* **Extracted records**:
--------

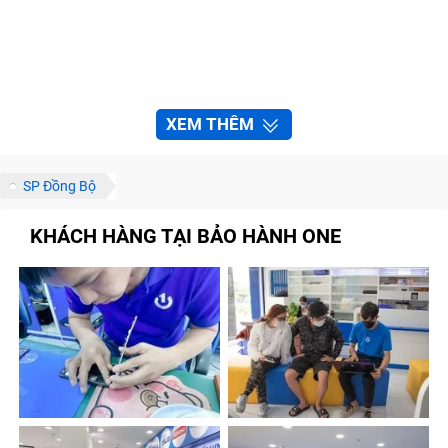
XEM THÊM
SP Đồng Bộ
KHÁCH HÀNG TẠI BẢO HÀNH ONE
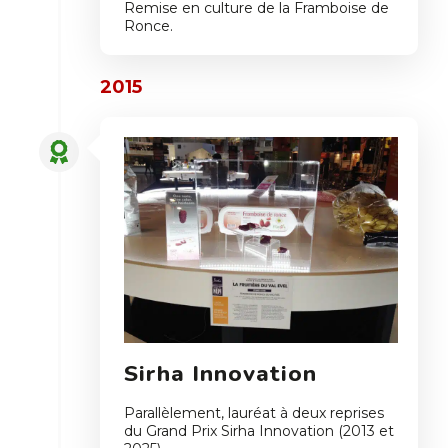
Remise en culture de la Framboise de
Ronce.
2015
Sirha Innovation
Parallèlement, lauréat à deux reprises
du Grand Prix Sirha Innovation (2013 et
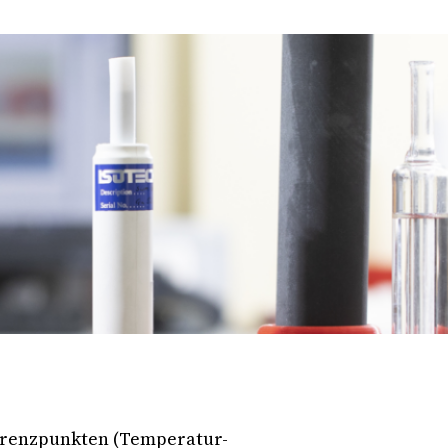
eferenzpunkten (Temperatur-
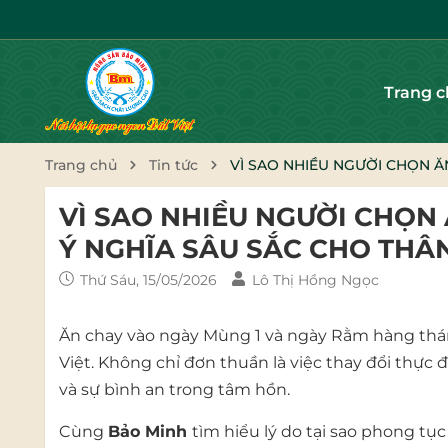
Trang 
Trang chủ
Tin tức
VÌ SAO NHIỀU NGƯỜI CHỌN ĂN
VÌ SAO NHIỀU NGƯỜI CHỌN
Ý NGHĨA SÂU SẮC CHO THÂN 
Thứ Sáu, 15/05/2026
Lô Thị Hồng Ngọc
Ăn chay vào ngày Mùng 1 và ngày Rằm hàng thán
Việt. Không chỉ đơn thuần là việc thay đổi thực 
và sự bình an trong tâm hồn.
Cùng
Bảo Minh
tìm hiểu lý do tại sao phong tục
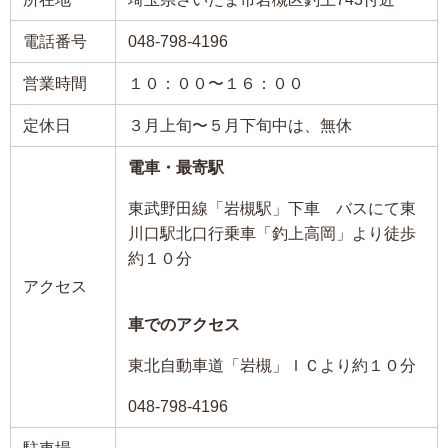
電話番号
048-798-4196
営業時間
１０：００〜１６：００
定休日
３月上旬〜５月下旬中は、無休
電車・最寄駅
東武野田線「岩槻駅」下車 バスにて東
川口駅北口行乗車「釣上高岡」より徒歩
約１０分
アクセス
車でのアクセス
東北自動車道「岩槻」ＩＣより約１０分
048-798-4196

--------

Reproduce every one of the lines above word for word, omitting the picture markers.

* **Answer space**:
XEM THÊM
SP Đồng Bộ
KHÁCH HÀNG TẠI BẢO HÀNH ONE
Remise en culture de la Framboise de
Ronce.
2015
Sirha Innovation
Parallèlement, lauréat à deux reprises
du Grand Prix Sirha Innovation (2013 et
eferenzpunkten (Temperatur-
Trang 
Trang chủ
Tin tức
VÌ SAO NHIỀU NGƯỜI CHỌN ĂN
VÌ SAO NHIỀU NGƯỜI CHỌN
Ý NGHĨA SÂU SẮC CHO THÂN 
Thứ Sáu, 15/05/2026
Lô Thị Hồng Ngọc
Ăn chay vào ngày Mùng 1 và ngày Rằm hàng thán
Việt. Không chỉ đơn thuần là việc thay đổi thực 
và sự bình an trong tâm hồn.
Cùng
Bảo Minh
tìm hiểu lý do tại sao phong tục
電話番号
048-798-4196
営業時間
１０：００〜１６：００
定休日
３月上旬〜５月下旬中は、無休
電車・最寄駅
東武野田線「岩槻駅」下車 バスにて東
川口駅北口行乗車「釣上高岡」より徒歩
約１０分
アクセス
車でのアクセス
東北自動車道「岩槻」ＩＣより約１０分
048-798-4196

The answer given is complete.